UNIVERSITY OF SOUTH FLORIDA

Inventor(s)

Yasin Yilmaz of Tampa FL (US)

Gokhan Mumcu of Tampa FL (US)

HARDWARE AND DEEP LEARNING BASED AUTHENTICATION THROUGH ENHANCED RF FINGERPRINTING - A simplified explanation of the abstract

This abstract first appeared for US patent application 20240320459 titled 'HARDWARE AND DEEP LEARNING BASED AUTHENTICATION THROUGH ENHANCED RF FINGERPRINTING

The abstract describes a patent application for a chaotic antenna array (CAA) system that enhances radio frequency (RF) fingerprints for hardware-based authentication. The system utilizes unique hardware differences in transmitting devices to create distinct signal distortions for authentication purposes.

  • The CAA system significantly enhances RF fingerprints for improved authentication accuracy.
  • The system is cost-effectively manufactured using mask-free laser-enhanced direct print additive manufacturing (LE-DPAM).
  • A deep learning-based authentication method is proposed for the CAA system.
  • Mathematical models are provided for the CAA system to explain its functionality.
  • Several deep learning classifiers are analyzed for their authentication performance with the CAA system.
      1. Potential Applications:

The technology can be applied in secure access control systems, IoT devices, and anti-counterfeiting measures.

      1. Problems Solved:

The technology addresses the limitations of existing RF fingerprinting methods by enhancing authentication accuracy through the CAA system.

      1. Benefits:

Enhanced security, improved authentication accuracy, cost-effective manufacturing, and reliable hardware-based authentication.

      1. Commercial Applications:

"Enhanced Radio Frequency Fingerprinting System for Secure Access Control and Anti-Counterfeiting Measures"

      1. Prior Art:

Readers can explore prior research on RF fingerprinting, chaotic antenna arrays, and deep learning-based authentication methods.

      1. Frequently Updated Research:

Stay updated on advancements in RF fingerprinting technology, chaotic antenna arrays, and deep learning algorithms for authentication.

        1. Questions about Radio Frequency Fingerprinting:

1. How does the chaotic antenna array system improve authentication accuracy?

  - The CAA system enhances RF fingerprints by utilizing unique hardware differences in transmitting devices.

2. What are the potential commercial applications of this technology?

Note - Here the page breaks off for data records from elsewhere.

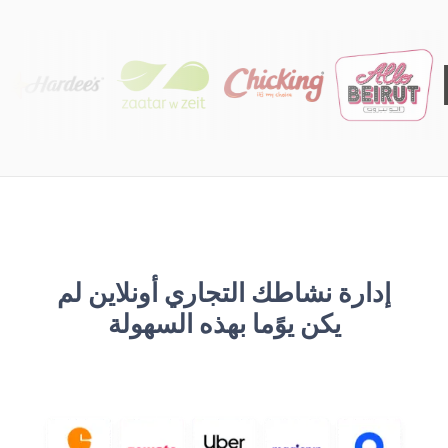
إدارة نشاطك التجاري أونلاين لم
يكن يوًما بهذه السهولة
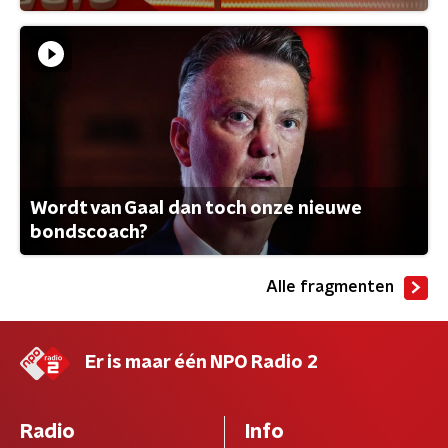
Wordt van Gaal dan toch onze nieuwe
bondscoach?
Alle fragmenten
Er is maar één NPO Radio 2
Radio
Info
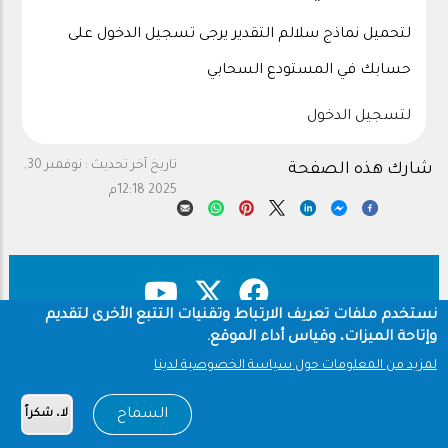
لتحميل نماذج سلالم التقدير يرجى تسجيل الدخول على
حسابك في المستودع السحابي
لتسجيل الدخول
تاريخ آخر تحديث :
نوفمبر 30,
شارك هذه الصفحة
2025 12:18م
نستخدم ملفات تعريف الارتباط وتقنيات التتبع الأخرى لتقديم
وإتاحة الميزات، وقياس أداء الموقع.
حقوق النشر
سياسة الخصوصية
Footer
لمزيد من المعلومات حول سياسة الخصوصية لدينا
شروط الاستخدام
السماح
لا، شكراً
Copyright © 1960-2026 جامعة الملك سعود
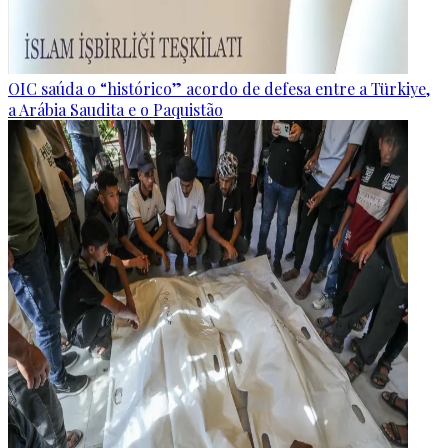
OIC saúda o “histórico” acordo de defesa entre a Türkiye,
a Arábia Saudita e o Paquistão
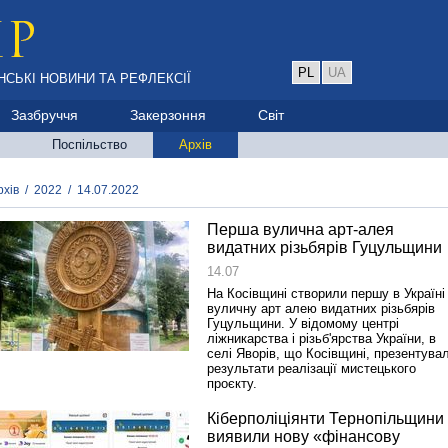
PL
UA
НСЬКІ НОВИНИ ТА РЕФЛЕКСІЇ
Зазбруччя
Закерзоння
Світ
Поспільство
Архів
рхів
/
2022
/
14.07.2022
Перша вулична арт-алея
видатних різьбярів Гуцульщини
14.07
На Косівщині створили першу в Україні
вуличну арт алею видатних різьбярів
Гуцульщини. У відомому центрі
ліжникарства і різьб'ярства України, в
селі Яворів, що Косівщині, презентува
результати реалізації мистецького
проєкту.
Кіберполіціянти Тернопільщини
виявили нову «фінансову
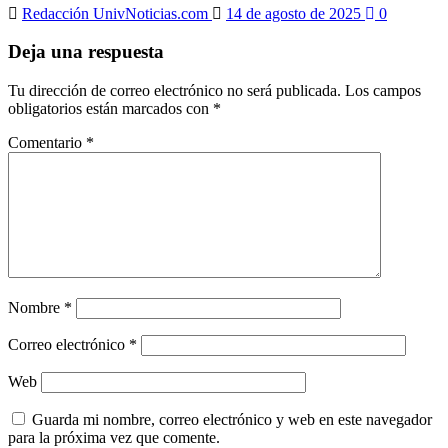
Redacción UnivNoticias.com
14 de agosto de 2025
0
Deja una respuesta
Tu dirección de correo electrónico no será publicada.
Los campos
obligatorios están marcados con
*
Comentario
*
Nombre
*
Correo electrónico
*
Web
Guarda mi nombre, correo electrónico y web en este navegador
para la próxima vez que comente.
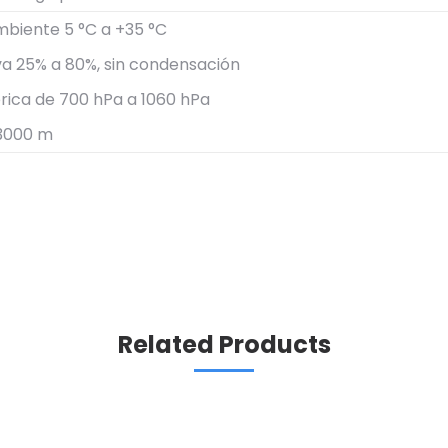
biente 5 °C a +35 °C
a 25% a 80%, sin condensación
rica de 700 hPa a 1060 hPa
 3000 m
Related Products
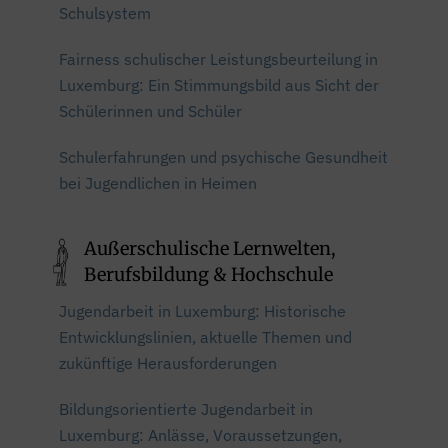
Schulsystem
Fairness schulischer Leistungsbeurteilung in
Luxemburg: Ein Stimmungsbild aus Sicht der
Schülerinnen und Schüler
Schulerfahrungen und psychische Gesundheit
bei Jugendlichen in Heimen
Außerschulische Lernwelten,
Berufsbildung & Hochschule
Jugendarbeit in Luxemburg: Historische
Entwicklungslinien, aktuelle Themen und
zukünftige Herausforderungen
Bildungsorientierte Jugendarbeit in
Luxemburg: Anlässe, Voraussetzungen,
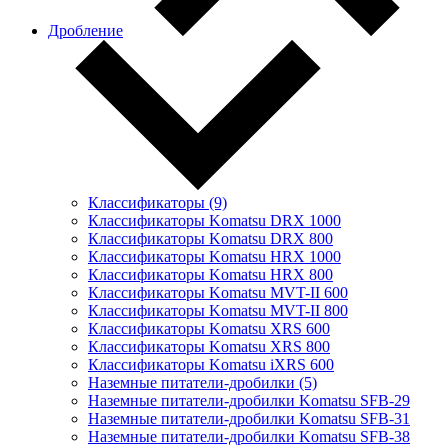
Дробление
Классификаторы (9)
Классификаторы Komatsu DRX 1000
Классификаторы Komatsu DRX 800
Классификаторы Komatsu HRX 1000
Классификаторы Komatsu HRX 800
Классификаторы Komatsu MVT-II 600
Классификаторы Komatsu MVT-II 800
Классификаторы Komatsu XRS 600
Классификаторы Komatsu XRS 800
Классификаторы Komatsu iXRS 600
Наземные питатели-дробилки (5)
Наземные питатели-дробилки Komatsu SFB-29
Наземные питатели-дробилки Komatsu SFB-31
Наземные питатели-дробилки Komatsu SFB-38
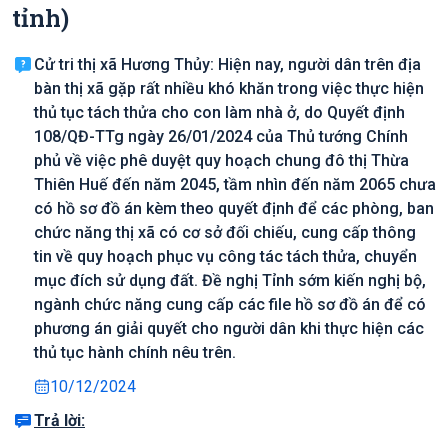
tỉnh)
Cử tri thị xã Hương Thủy: Hiện nay, người dân trên địa
bàn thị xã gặp rất nhiều khó khăn trong việc thực hiện
thủ tục tách thửa cho con làm nhà ở, do Quyết định
108/QĐ-TTg ngày 26/01/2024 của Thủ tướng Chính
phủ về việc phê duyệt quy hoạch chung đô thị Thừa
Thiên Huế đến năm 2045, tầm nhìn đến năm 2065 chưa
có hồ sơ đồ án kèm theo quyết định để các phòng, ban
chức năng thị xã có cơ sở đối chiếu, cung cấp thông
tin về quy hoạch phục vụ công tác tách thửa, chuyển
mục đích sử dụng đất. Đề nghị Tỉnh sớm kiến nghị bộ,
ngành chức năng cung cấp các file hồ sơ đồ án để có
phương án giải quyết cho người dân khi thực hiện các
thủ tục hành chính nêu trên.
10/12/2024
Trả lời:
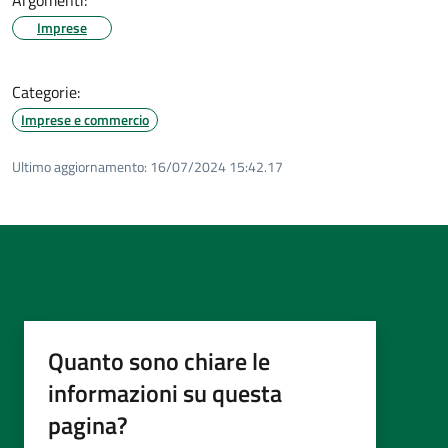
Imprese
Categorie:
Imprese e commercio
Ultimo aggiornamento:
16/07/2024 15:42.17
Quanto sono chiare le
informazioni su questa
pagina?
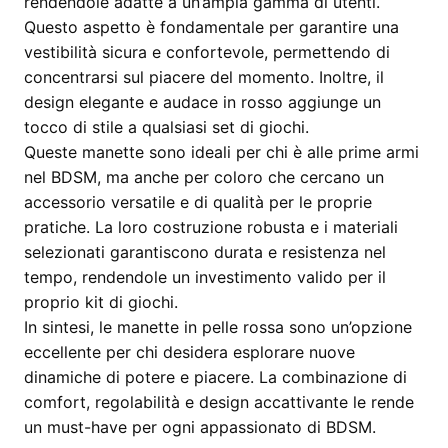
rendendole adatte a un’ampia gamma di utenti.
Questo aspetto è fondamentale per garantire una
vestibilità sicura e confortevole, permettendo di
concentrarsi sul piacere del momento. Inoltre, il
design elegante e audace in rosso aggiunge un
tocco di stile a qualsiasi set di giochi.
Queste manette sono ideali per chi è alle prime armi
nel BDSM, ma anche per coloro che cercano un
accessorio versatile e di qualità per le proprie
pratiche. La loro costruzione robusta e i materiali
selezionati garantiscono durata e resistenza nel
tempo, rendendole un investimento valido per il
proprio kit di giochi.
In sintesi, le manette in pelle rossa sono un’opzione
eccellente per chi desidera esplorare nuove
dinamiche di potere e piacere. La combinazione di
comfort, regolabilità e design accattivante le rende
un must-have per ogni appassionato di BDSM.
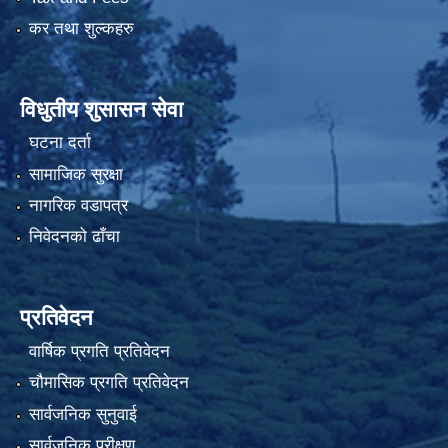
कर तथा शुल्कहरु
विधुतीय शुसासन सेवा
घटना दर्ता
सामाजिक सुरक्षा
नागरिक वडापत्र
निवेदनको ढाँचा
प्रतिवेदन
वार्षिक प्रगति प्रतिवेदन
चौमासिक प्रगति प्रतिवेदन
सार्वजनिक सुनुवाई
सार्वजनिक परीक्षण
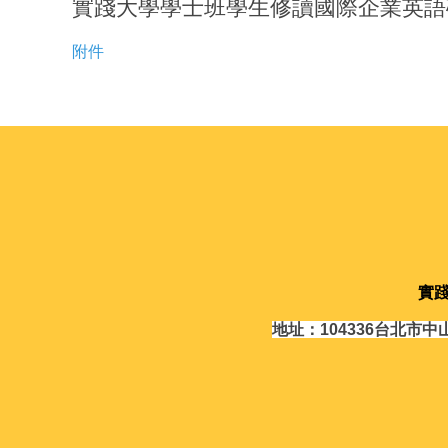
實踐大學學士班學生修讀國際企業英語
附件
實
地址：104336台北市中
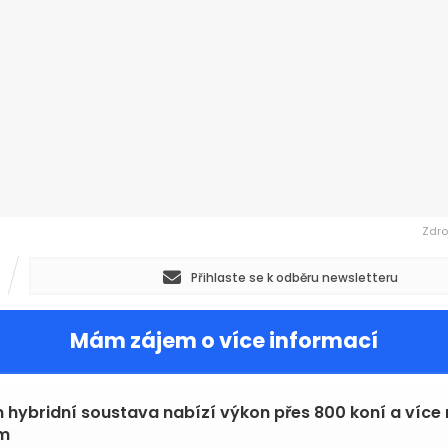
Zdro
Přihlaste se k odběru newsletteru
Mám zájem o více informací
n hybridní soustava nabízí výkon přes 800 koní a více 
m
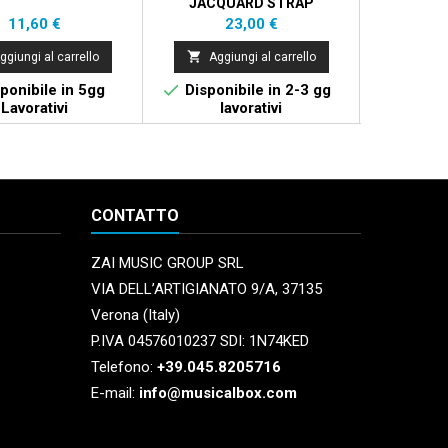
JACQUARD STRAP
Prezzo
Prezzo
11,60 €
23,00 €


ggiungi al carrello
Aggiungi al carrello
Aggi


ponibile in 5gg
Disponibile in 2-3 gg
Dispo
Lavorativi
lavorativi
La
CONTATTO
ZAI MUSIC GROUP SRL
VIA DELL’ARTIGIANATO 9/A, 37135
Verona (Italy)
P.IVA 04576010237 SDI: 1N74KED
Telefono:
+39.045.8205716
E-mail:
info@musicalbox.com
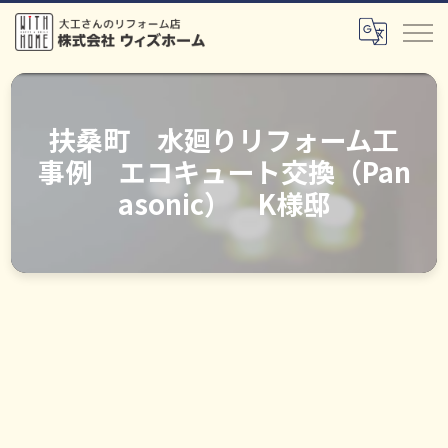
扶桑町 水廻りリフォーム工
事例 エコキュート交換（Pan
asonic） K様邸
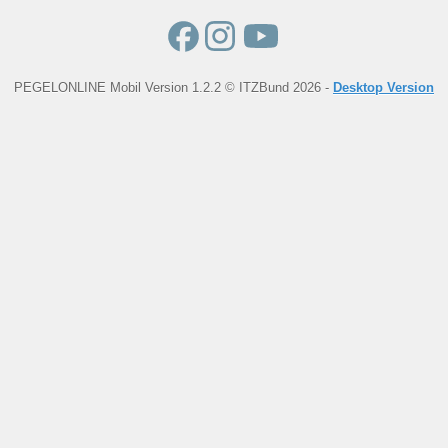
PEGELONLINE Mobil Version 1.2.2 © ITZBund 2026 -
Desktop Version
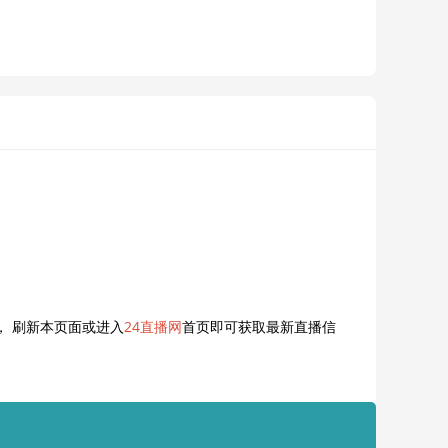
， 刷新本页面或进入
24直播网
首页即可获取最新直播信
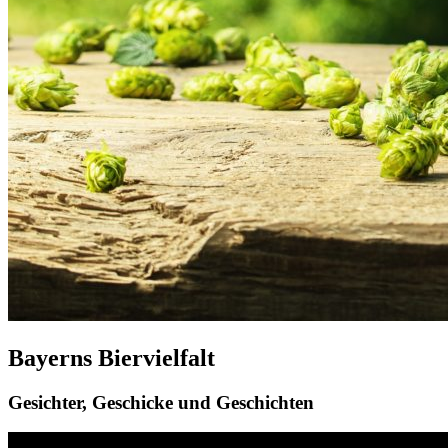
Bayerns Biervielfalt
Gesichter, Geschicke und Geschichten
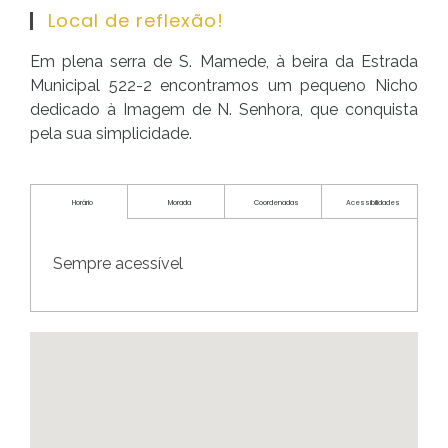
Local de reflexão!
Em plena serra de S. Mamede, à beira da Estrada
Municipal 522-2 encontramos um pequeno Nicho
dedicado à Imagem de N. Senhora, que conquista
pela sua simplicidade.
Horário
Morada
Coordenadas
Acessibilidades
Sempre acessível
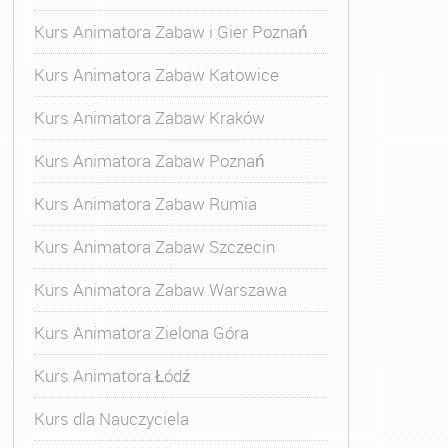
Kurs Animatora Zabaw i Gier Poznań
Kurs Animatora Zabaw Katowice
Kurs Animatora Zabaw Kraków
Kurs Animatora Zabaw Poznań
Kurs Animatora Zabaw Rumia
Kurs Animatora Zabaw Szczecin
Kurs Animatora Zabaw Warszawa
Kurs Animatora Zielona Góra
Kurs Animatora Łódź
Kurs dla Nauczyciela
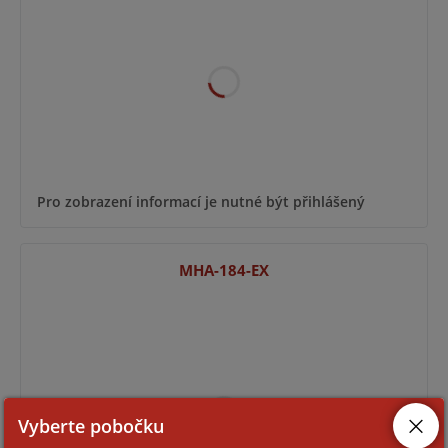
Pro zobrazení informací je nutné být přihlášený
MHA-184-EX
Vyberte pobočku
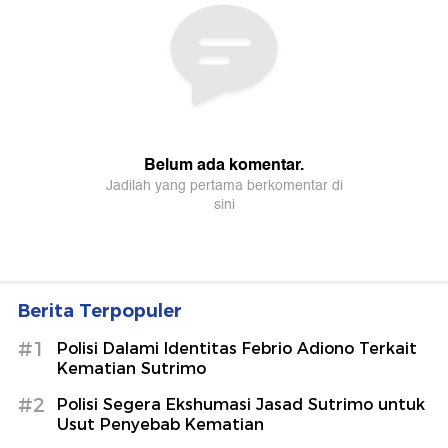
Berita Terpopuler
#1
Polisi Dalami Identitas Febrio Adiono Terkait
Kematian Sutrimo
#2
Polisi Segera Ekshumasi Jasad Sutrimo untuk
Usut Penyebab Kematian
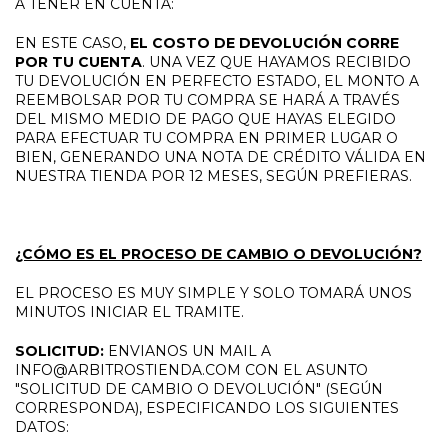
A TENER EN CUENTA:
EN ESTE CASO,
EL COSTO DE DEVOLUCIÓN CORRE
POR TU CUENTA
. UNA VEZ QUE HAYAMOS RECIBIDO
TU DEVOLUCIÓN EN PERFECTO ESTADO, EL MONTO A
REEMBOLSAR POR TU COMPRA SE HARÁ A TRAVÉS
DEL MISMO MEDIO DE PAGO QUE HAYAS ELEGIDO
PARA EFECTUAR TU COMPRA EN PRIMER LUGAR O
BIEN, GENERANDO UNA NOTA DE CRÉDITO VÁLIDA EN
NUESTRA TIENDA POR 12 MESES, SEGÚN PREFIERAS.
¿CÓMO ES EL PROCESO DE CAMBIO O DEVOLUCIÓN?
EL PROCESO ES MUY SIMPLE Y SOLO TOMARÁ UNOS
MINUTOS INICIAR EL TRAMITE.
SOLICITUD:
ENVIANOS UN MAIL A
INFO@ARBITROSTIENDA.COM
CON EL ASUNTO
"SOLICITUD DE CAMBIO O DEVOLUCIÓN" (SEGÚN
CORRESPONDA), ESPECIFICANDO LOS SIGUIENTES
DATOS:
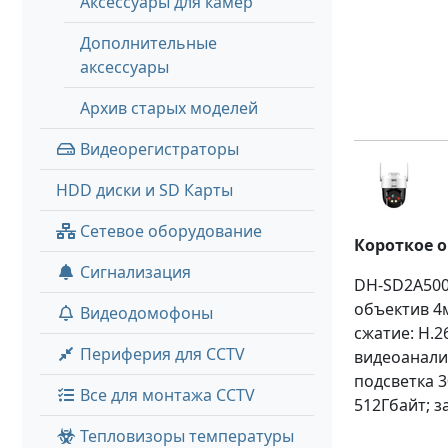
Аксессуары для камер
Дополнительные
аксессуары
Архив старых моделей
Видеорегистраторы
HDD диски и SD Карты
Сетевое оборудование
Короткое 
Сигнализация
DH-SD2A500H
объектив 4
Видеодомофоны
сжатие: H.2
Периферия для CCTV
видеоанали
подсветка 
Все для монтажа CCTV
512Гбайт; за
Тепловизоры температуры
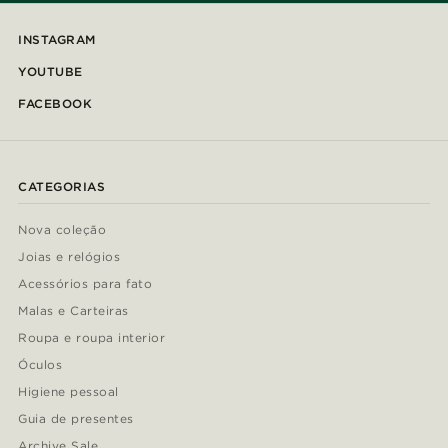
INSTAGRAM
YOUTUBE
FACEBOOK
CATEGORIAS
Nova coleção
Joias e relógios
Acessórios para fato
Malas e Carteiras
Roupa e roupa interior
Óculos
Higiene pessoal
Guia de presentes
Archive Sale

  - The technology can be used in secure access control systems, IoT devices, and anti-counterfeiting measures.


Original Abstract Submitted

radio frequency (rf) fingerprinting is a hardware-based authentication technique based on distinct distortions in the received signal due to the unique hardware differences of the transmitting device. existing rf fingerprinting methods only utilize the naturally occurring hardware imperfections during fabrication, hence their authentication accuracy is limited in practical settings even when state-of-the-art deep learning classifiers are used. in this work, we propose a chaotic antenna array (caa) system for significantly enhanced rf fingerprints and a deep learning-based authentication method for caa. we provide a mathematical model for caa, explain how it can be cost effectively manufactured by utilizing mask-free laser-enhanced direct print additive manufacturing (le-dpam), and comprehensively analyze the authentication performance of several deep learning classifiers for caa.